[start Source document]

RESTORE Act Fines Could Provide Job Opportunities in Gulf Coast, 32 Other States
The Clean Water Act penalties from last year’s British Petroleum (BP) oil disaster could kick-start the launch of a long-term investment in ecosystem restoration and create jobs that would benefit at least 140 businesses with nearly 400 employee locations in 37 states, including more than 260 in the Gulf Coast and nearly 60 in Florida, according to a new Duke University study. The report—RESTORING THE GULF COAST: New Markets for Established Firms—funded by a grant from the Walton Family Foundation to Environmental Defense Fund—is based on a sample of 140 firms linked to coastal restoration projects already undertaken or completed.
“Long-term ecosystem restoration would be an economic grand slam because it both protects current jobs in key Florida industries—like fishing, tourism, and shipping—and creates new jobs,” said Jackie Prince Roberts, director of sustainable technologies for Environmental Defense Fund. “A study of Everglades restoration by Mather Economics—based on data from the U.S. Army Corps of Engineers—estimates that every $1 million of public investment in restoring the Everglades would create about 20 jobs. Our study helps Florida residents understand where those jobs can be created, and the opportunity Florida has to be a leader in this new industry sector that provides ecosystem restoration services to the Gulf, and to meet emerging global demand."
The study’s release is timely because the House Transportation and Infrastructure Committee will hold a hearing Wednesday to examine bipartisan legislation, the RESTORE Act (H.R. 3096), that would dedicate 80 percent of the estimated $5-21 billion in Clean Water Act fines from the 4.9 million barrel spill to restoring the Gulf. The Senate Environment and Public Works Committee already has approved the Senate version of the bill (S. 1400), cosponsored by nine of the 10 Gulf state senators, including Florida’s Bill Nelson (D) and Marco Rubio (R).
“Restoration projects activate a full supply chain linking materials providers, equipment manufacturers, shipbuilders, machinery repair firms, engineering and construction contractors and environmental resource firms,” the report says. “Many of the firms are based in the Gulf Coast region. Having long worked in the marine construction industry building oil and gas industry infrastructure, they can apply the same skills and equipment to coastal restoration, thus finding new markets and a more diverse client base.”
“Coastal habitat restoration typically creates at least 3-4 times as many jobs as road infrastructure or oil and gas projects for every $1 million invested,” said Keith Bowers, president of Biohabitats, Inc., a conservation planning, ecological restoration and regenerative design firm that does restoration work in the Everglades, Big Cypress and Tampa Bay, Fla., Texas and Louisiana, and has offices in Baltimore, Md.; Louisville, Ky.; Raleigh, N.C.; North Charleston, S.C., Denver, Colo.; Cleveland, Ohio; Glen Ridge, N.J.; and Santa Fe, N.M. “This study proves ecological restoration can be a real catalyst for job creation, economic vitality and ecosystem resiliency. Passing the RESTORE Act could help restore the fishing and tourism industries in Florida and the other Gulf Coast states.”

[end Source document]

> Written tasks
**1.** In the article on RESTORE Act fines, what share of the Clean Water Act fines would the bill dedicate to restoring the Gulf?
**2.** Reproduce the part of the article on RESTORE Act fines that opens with the words containing "RESTORE Act Fines" and closes with "undertaken or completed.".
**3.** Extend the article on Gulf Coast restoration jobs with the passage that would follow its final paragraph.

[start Data shown]

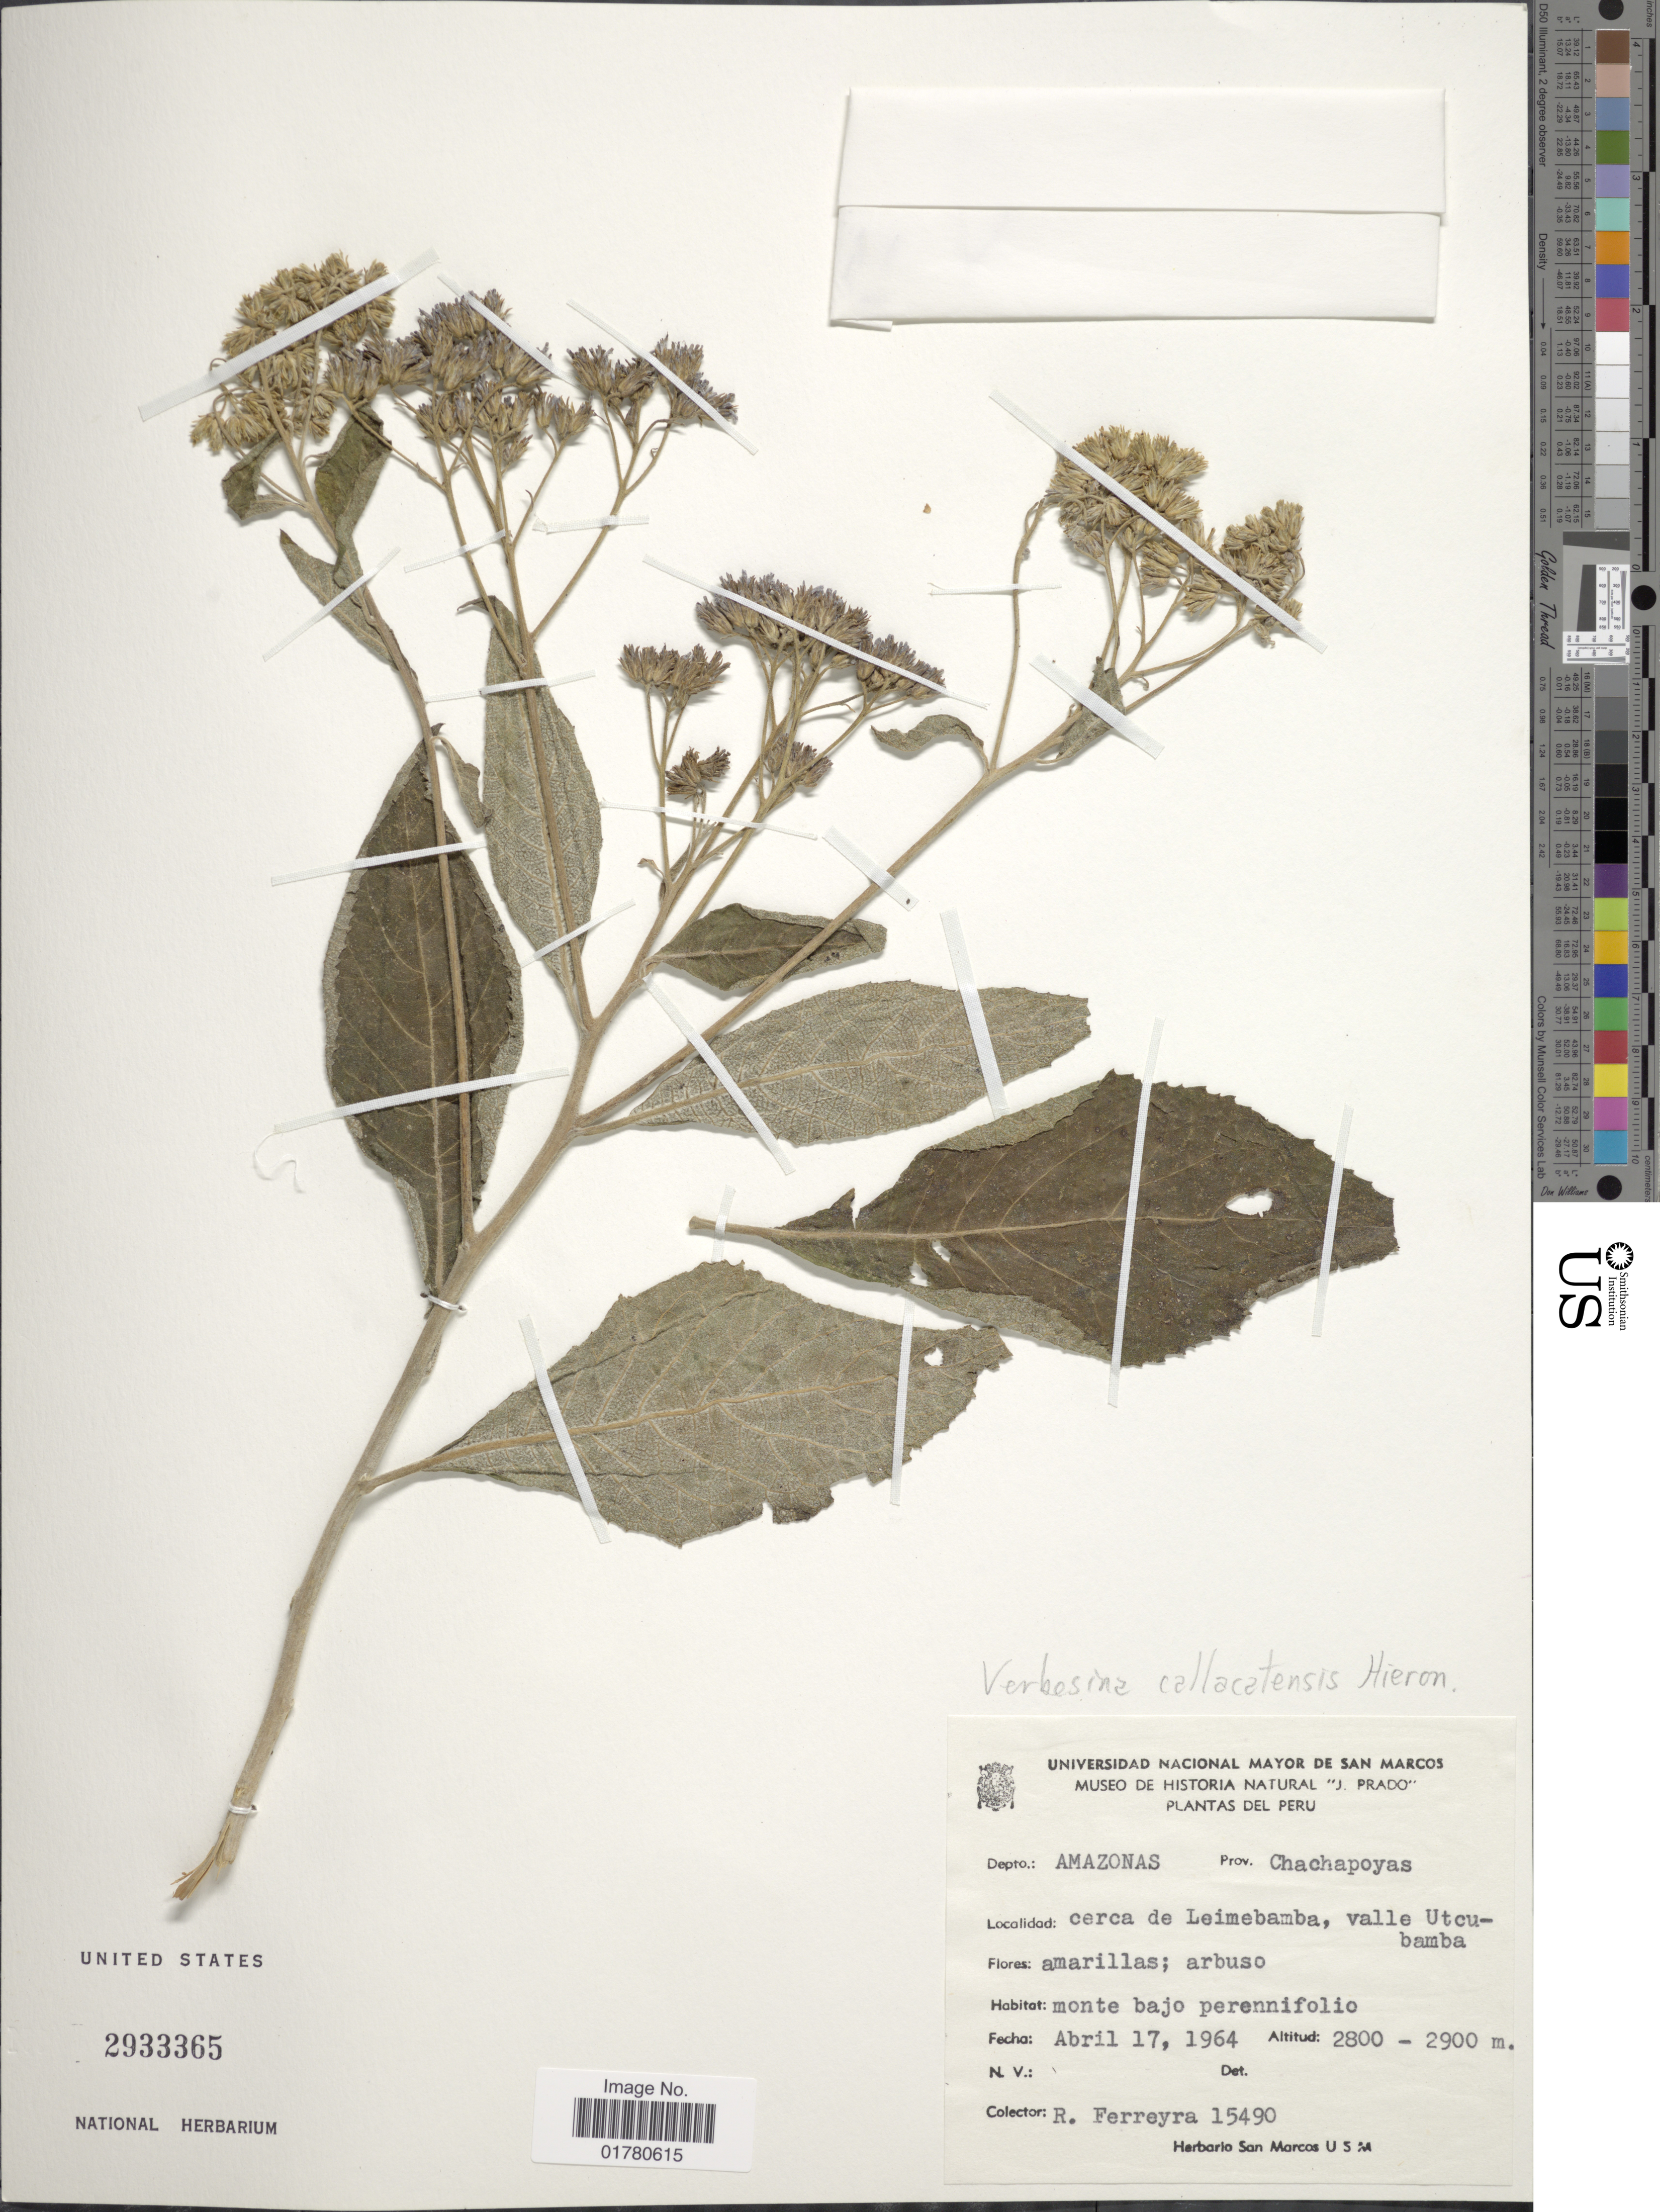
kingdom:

[end Data shown]

> Outputs by task
**1.** 80 percent

**2.**
RESTORE Act Fines Could Provide Job Opportunities in Gulf Coast, 32 Other States
The Clean Water Act penalties from last year’s British Petroleum (BP) oil disaster could kick-start the launch of a long-term investment in ecosystem restoration and create jobs that would benefit at least 140 businesses with nearly 400 employee locations in 37 states, including more than 260 in the Gulf Coast and nearly 60 in Florida, according to a new Duke University study. The report—RESTORING THE GULF COAST: New Markets for Established Firms—funded by a grant from the Walton Family Foundation to Environmental Defense Fund—is based on a sample of 140 firms linked to coastal restoration projects already undertaken or completed.

**3.**
Two-thirds of the firms sampled have offices in the Gulf Coast and qualify as small businesses, according to Small Business Administration guidelines on number of employees. One of the firms is Taylor Engineering, an employee-owned design firm that restored seven miles of critically eroded beaches battered by hurricanes in Walton County and the city of Destin in Okaloosa County, and has full-service offices in Jacksonville and West Palm Beach, and local-service offices in Tampa and Destin, Fla., Savannah, Ga., Baltimore, Md., and Columbia, S.C. The firm has provided a life-cycle commitment to the art and science of delivering sustainable solutions in the water environment since 1983.
“If our customer base picks up in response to RESTORE funding, there would be a positive and sustainable long-term impact on our hiring,” said James Marino, P.E., president of Taylor Engineering, and a certified Diplomat in Coastal Engineering, who was an officer in the U.S. Army Corps of Engineers for 20 years. “Restoration projects are very important to small and medium-sized firms like ours because they provide a valuable stream of work in a fragile economy. The cost to benefit ratio is very high for restoration projects, especially for beach restoration, which brings considerable value for regional economies in a multitude of business sectors. Not only do these projects serve as an immediate and prolonged benefit economically, but more importantly, the net positive effects provided to a sustainable environmental infrastructure are enduring.”
The BP oil disaster worsened the damage to the badly degraded Mississippi River Delta wetlands, a priceless resource that “sustains the Gulf region’s unique people and cultures and brings the U.S. economy billions of dollars each year in energy, fishing, shipping and tourism,” the report states. “At stake in the loss of coastal wetlands is not only the environmental health of the Gulf region, but also several of the nation’s vital industries.”
The Gulf region’s critical economic role, and the extent to which this role depends on the delta ecosystem, is evident in the following assets provided by the Gulf region:
- 33 percent of the nation’s seafood harvest (National Marine Fisheries Service, 2011)
- $34 billion per year in tourism (Oxford Economics, 2010)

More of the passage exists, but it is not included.